Devisen
Euro gibt gegenüber dem Dollar nach

Der Euro hat am Mittwoch im Verhältnis zum Dollar leichte Verluste verzeichnet. Er wurde 0,3 Prozent niedriger gehandelt bei 1,4686 Dollar. Schwächelnde Aktienmärkte sorgten laut Devisenstrategen für eine größere Nachfrage nach als sicher geltenden Anlagen in Dollar.

FRANKFURT. Auf längere Sicht dürfte die europäische Gemeinschaftswährung zum Greenback jedoch zulegen. So hat die Deutsche Bank ihre Prognose für die Kursentwicklung des Dollar im kommenden Jahr jetzt um 18 Prozent gesenkt und dies mit der Erwartung begründet, dass die Zinsen in den USA länger niedrig bleiben werden als in anderen Ländern. Im ersten Quartal rechnet die im Devisenhandel weltweit führende Bank mit einem Absinken des Dollars auf 1,55 je Euro, zum Jahresende sieht sie die US-Währung bei 1,40 Dollar je Euro.

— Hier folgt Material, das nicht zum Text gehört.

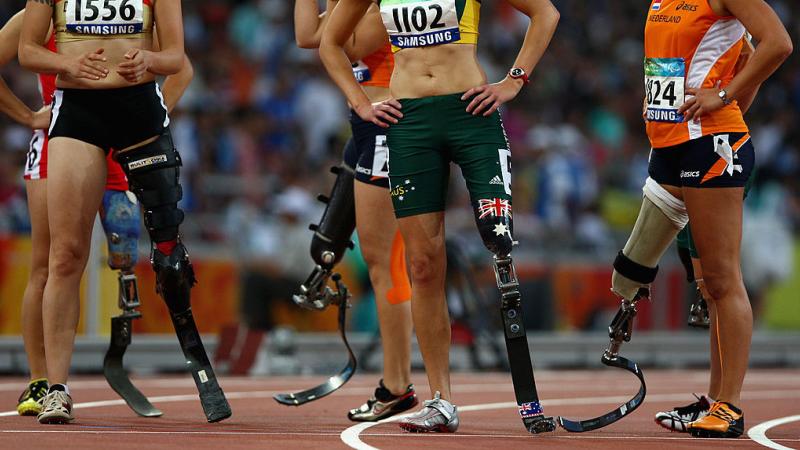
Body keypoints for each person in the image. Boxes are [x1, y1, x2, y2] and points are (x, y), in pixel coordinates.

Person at [320, 0, 559, 432]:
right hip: (409, 122)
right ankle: (441, 399)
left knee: (498, 238)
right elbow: (329, 43)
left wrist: (514, 80)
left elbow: (546, 12)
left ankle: (526, 390)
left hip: (470, 113)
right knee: (422, 266)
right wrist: (360, 103)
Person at [17, 0, 218, 424]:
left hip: (139, 109)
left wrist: (148, 58)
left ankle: (196, 355)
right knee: (65, 254)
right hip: (77, 113)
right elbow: (27, 50)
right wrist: (65, 64)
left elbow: (176, 57)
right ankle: (55, 388)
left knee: (167, 248)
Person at [610, 0, 791, 438]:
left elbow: (778, 44)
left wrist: (724, 98)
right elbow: (738, 52)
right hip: (669, 149)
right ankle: (713, 401)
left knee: (724, 279)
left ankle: (729, 407)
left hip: (710, 146)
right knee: (707, 284)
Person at [294, 0, 417, 421]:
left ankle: (398, 384)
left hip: (388, 123)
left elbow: (343, 44)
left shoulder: (387, 6)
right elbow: (307, 36)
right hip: (367, 125)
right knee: (385, 262)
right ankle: (398, 382)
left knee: (387, 263)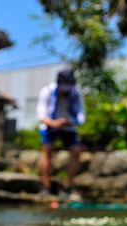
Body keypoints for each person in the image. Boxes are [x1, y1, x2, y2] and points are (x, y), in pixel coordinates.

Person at [36, 69, 85, 201]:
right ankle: (46, 186)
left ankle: (68, 186)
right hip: (49, 124)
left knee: (76, 150)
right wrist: (54, 123)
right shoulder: (47, 91)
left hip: (68, 125)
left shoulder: (76, 93)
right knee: (47, 150)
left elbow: (81, 115)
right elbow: (41, 115)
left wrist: (71, 122)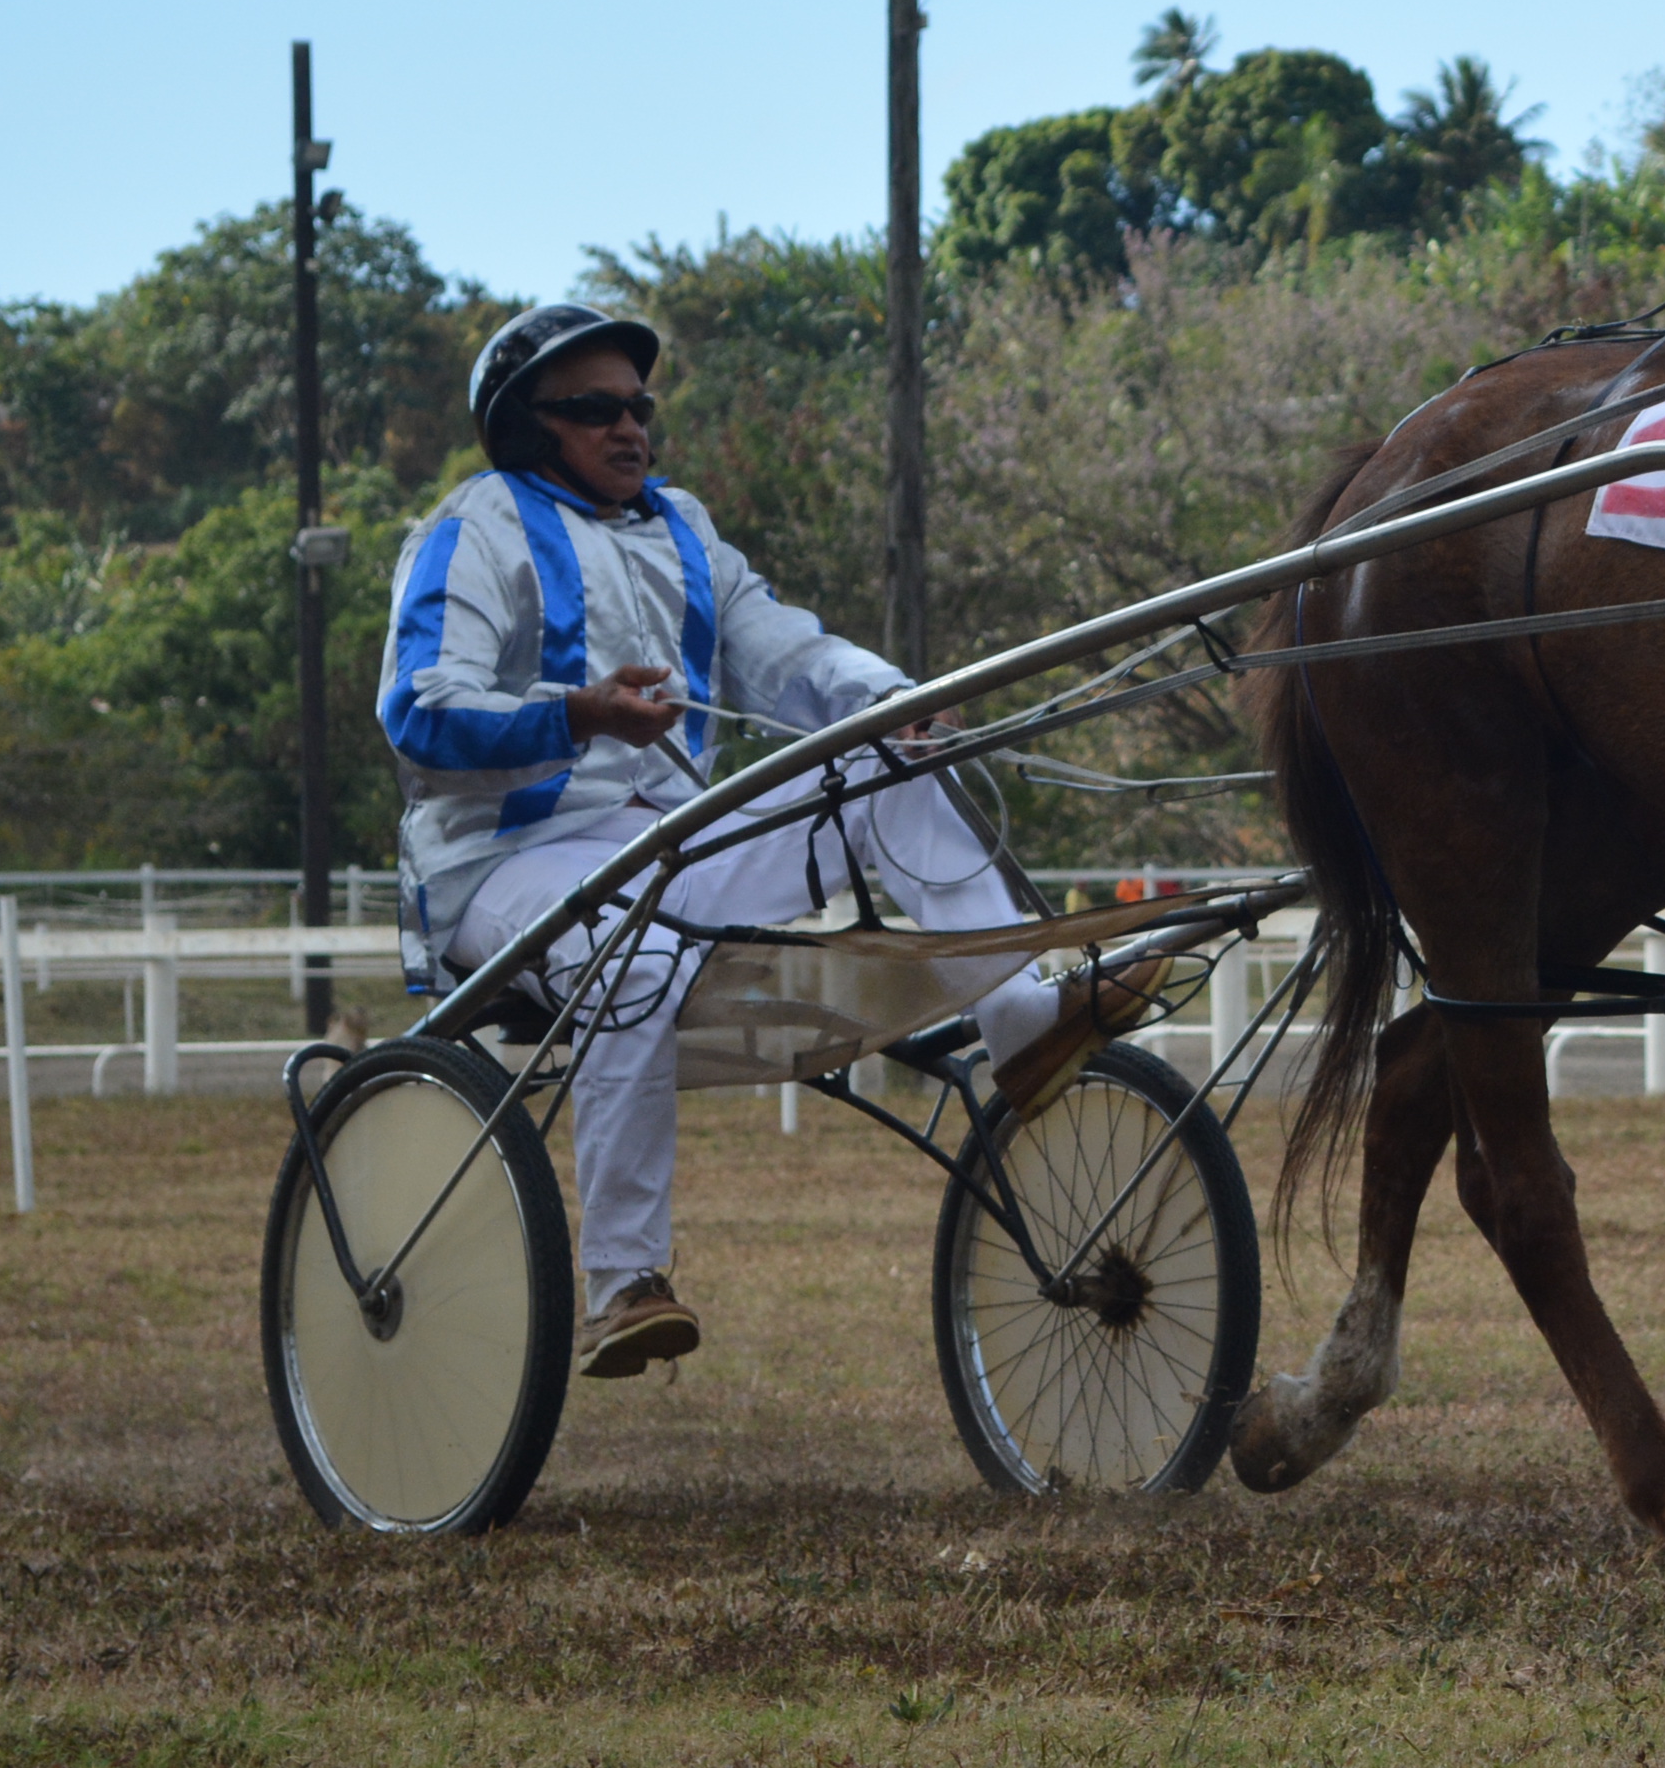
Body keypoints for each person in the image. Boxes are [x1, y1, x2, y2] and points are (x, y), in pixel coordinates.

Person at [377, 304, 1125, 1379]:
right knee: (633, 949)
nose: (630, 429)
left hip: (665, 845)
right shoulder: (474, 528)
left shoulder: (683, 527)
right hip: (505, 867)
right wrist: (579, 713)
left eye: (639, 408)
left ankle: (1022, 1022)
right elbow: (417, 710)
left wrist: (898, 702)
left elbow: (790, 652)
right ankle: (623, 1284)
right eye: (595, 411)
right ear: (526, 427)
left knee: (888, 763)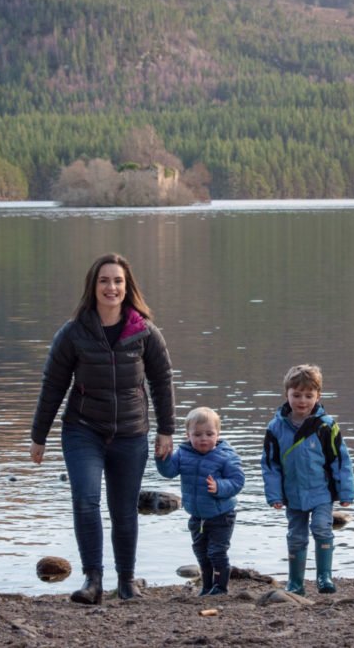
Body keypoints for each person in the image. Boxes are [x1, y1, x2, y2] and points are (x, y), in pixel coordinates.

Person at [28, 253, 176, 604]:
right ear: (93, 287)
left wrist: (166, 430)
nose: (111, 287)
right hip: (83, 430)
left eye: (118, 281)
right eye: (104, 281)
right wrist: (39, 436)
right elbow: (53, 385)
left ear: (128, 287)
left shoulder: (144, 332)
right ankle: (92, 581)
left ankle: (127, 581)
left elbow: (162, 380)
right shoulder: (74, 332)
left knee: (124, 508)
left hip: (131, 432)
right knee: (86, 499)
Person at [261, 364, 354, 595]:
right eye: (296, 395)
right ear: (287, 395)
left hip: (321, 491)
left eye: (308, 396)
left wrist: (345, 492)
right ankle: (295, 582)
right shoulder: (275, 428)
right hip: (292, 493)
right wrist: (274, 495)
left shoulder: (326, 426)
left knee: (322, 528)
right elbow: (270, 465)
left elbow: (340, 460)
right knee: (296, 534)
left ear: (318, 396)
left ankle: (324, 577)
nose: (302, 401)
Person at [156, 407, 245, 596]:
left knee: (217, 552)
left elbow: (237, 481)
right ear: (188, 435)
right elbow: (169, 472)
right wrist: (162, 458)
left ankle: (220, 587)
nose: (203, 438)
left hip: (222, 515)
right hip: (197, 516)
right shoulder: (183, 453)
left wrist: (219, 487)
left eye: (209, 434)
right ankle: (206, 587)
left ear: (218, 434)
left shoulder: (226, 455)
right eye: (197, 434)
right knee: (201, 553)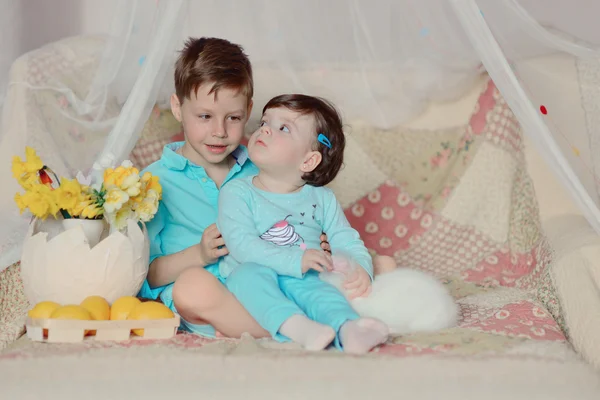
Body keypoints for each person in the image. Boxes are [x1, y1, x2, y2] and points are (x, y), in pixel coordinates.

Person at [139, 36, 393, 340]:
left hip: (279, 279)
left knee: (379, 263)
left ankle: (328, 317)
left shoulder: (261, 167)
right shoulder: (153, 183)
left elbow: (300, 219)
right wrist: (199, 254)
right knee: (191, 288)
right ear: (178, 108)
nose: (219, 132)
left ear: (248, 110)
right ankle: (312, 324)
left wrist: (318, 245)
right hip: (217, 294)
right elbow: (145, 275)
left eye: (233, 118)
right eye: (205, 116)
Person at [217, 94, 389, 354]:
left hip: (304, 276)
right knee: (246, 276)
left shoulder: (321, 198)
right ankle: (301, 329)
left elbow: (345, 238)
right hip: (253, 278)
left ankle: (350, 329)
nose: (265, 129)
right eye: (265, 122)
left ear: (308, 161)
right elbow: (242, 245)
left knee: (321, 292)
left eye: (283, 128)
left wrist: (361, 269)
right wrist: (295, 261)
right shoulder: (237, 192)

Rohstoffwährungen waren zur Wochenmitte mit steigenden Preisen für Gold und Öl gefragt, mussten am Nachmittag jedoch einen Teil ihrer Gewinne wieder abgeben. Stark gegenüber dem Euro zeigten sich vor allem die Währungen von Kanada, Australien und Neuseeland. Der südafrikanische Rand gab hingegen 0,2 Prozent zum Euro ab auf 10,9552 Rand je Euro. Südafrikas Zentralbank hatte in ihrem Monatsbericht bekannt gegeben, dass sie im September mehr Dollar gekauft hat, um den Aufwärtstrend beim Rand zu bremsen.